RECORD EXCERPTS

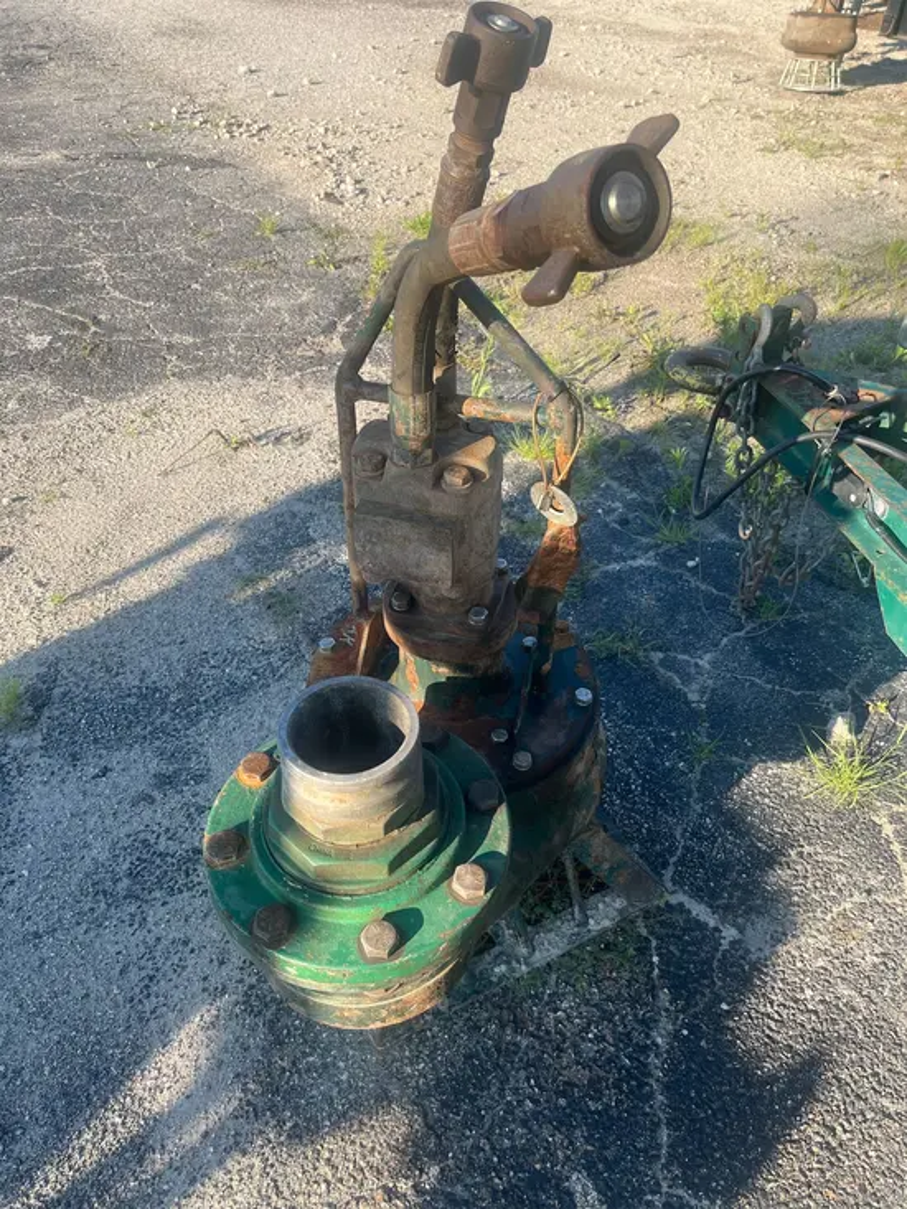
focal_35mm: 26
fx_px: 908
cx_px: 454
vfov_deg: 67.3
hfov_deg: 53.1
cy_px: 604
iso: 50
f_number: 1.6
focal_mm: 5.1
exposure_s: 1/891
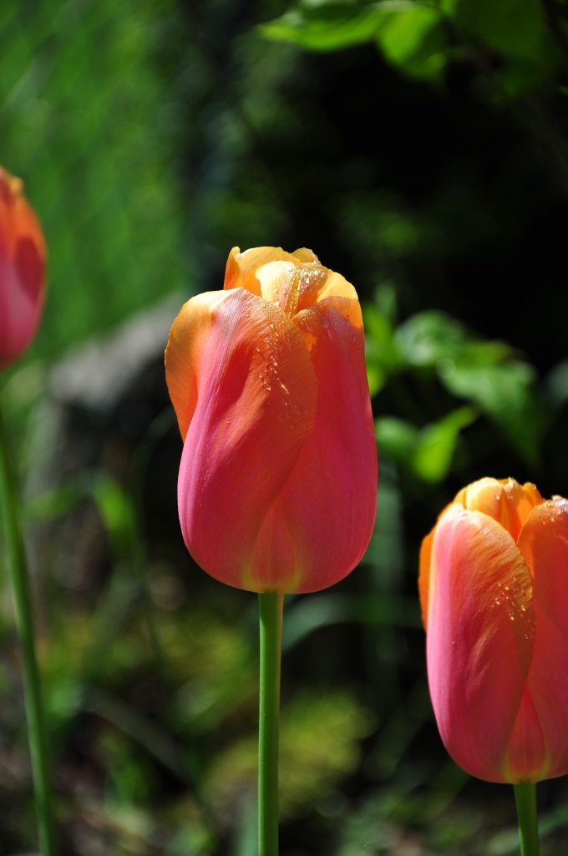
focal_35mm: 158
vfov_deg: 13.1
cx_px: 284
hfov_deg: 8.7
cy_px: 428
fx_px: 3737
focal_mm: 105
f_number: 5.6
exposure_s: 1/500
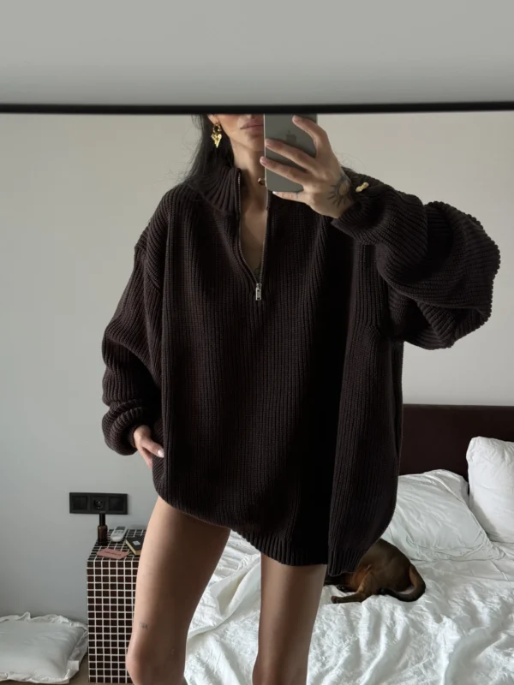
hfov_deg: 30.3
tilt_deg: -19.0
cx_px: 257
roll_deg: +0.3
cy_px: 342
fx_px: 950
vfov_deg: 39.7
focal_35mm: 48
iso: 100
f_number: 1.78
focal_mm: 6.76
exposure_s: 1/60
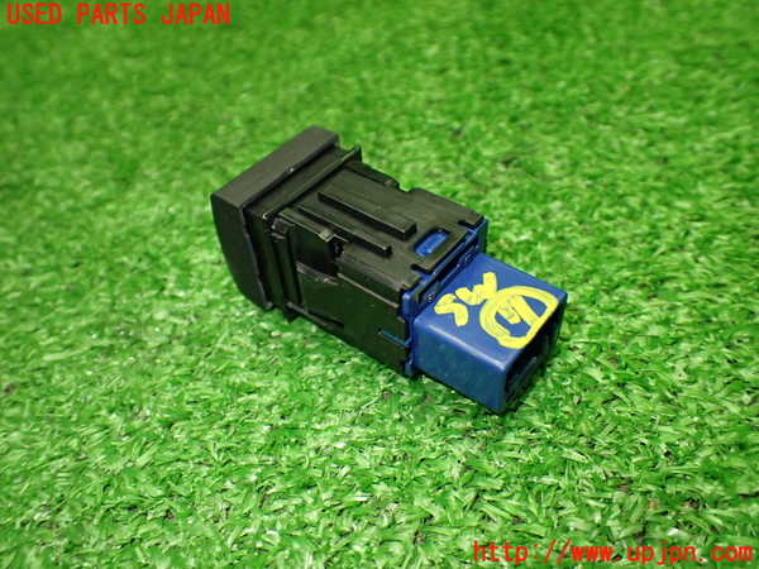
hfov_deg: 60.0
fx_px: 658
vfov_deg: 46.8
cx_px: 380
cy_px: 284
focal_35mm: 30
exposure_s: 1/125
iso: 500
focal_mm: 5.4
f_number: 2.3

ACTIVITY
Could you print all the entries exactly as they stand, with the pictures left out?

TASK OUTPUT
focal_35mm: 26
fx_px: 908
cx_px: 454
vfov_deg: 67.3
hfov_deg: 53.1
cy_px: 604
iso: 50
f_number: 1.6
focal_mm: 5.1
exposure_s: 1/891
focal_35mm: 158
vfov_deg: 13.1
cx_px: 284
hfov_deg: 8.7
cy_px: 428
fx_px: 3737
focal_mm: 105
f_number: 5.6
exposure_s: 1/500
hfov_deg: 30.3
tilt_deg: -19.0
cx_px: 257
roll_deg: +0.3
cy_px: 342
fx_px: 950
vfov_deg: 39.7
focal_35mm: 48
iso: 100
f_number: 1.78
focal_mm: 6.76
exposure_s: 1/60
hfov_deg: 60.0
fx_px: 658
vfov_deg: 46.8
cx_px: 380
cy_px: 284
focal_35mm: 30
exposure_s: 1/125
iso: 500
focal_mm: 5.4
f_number: 2.3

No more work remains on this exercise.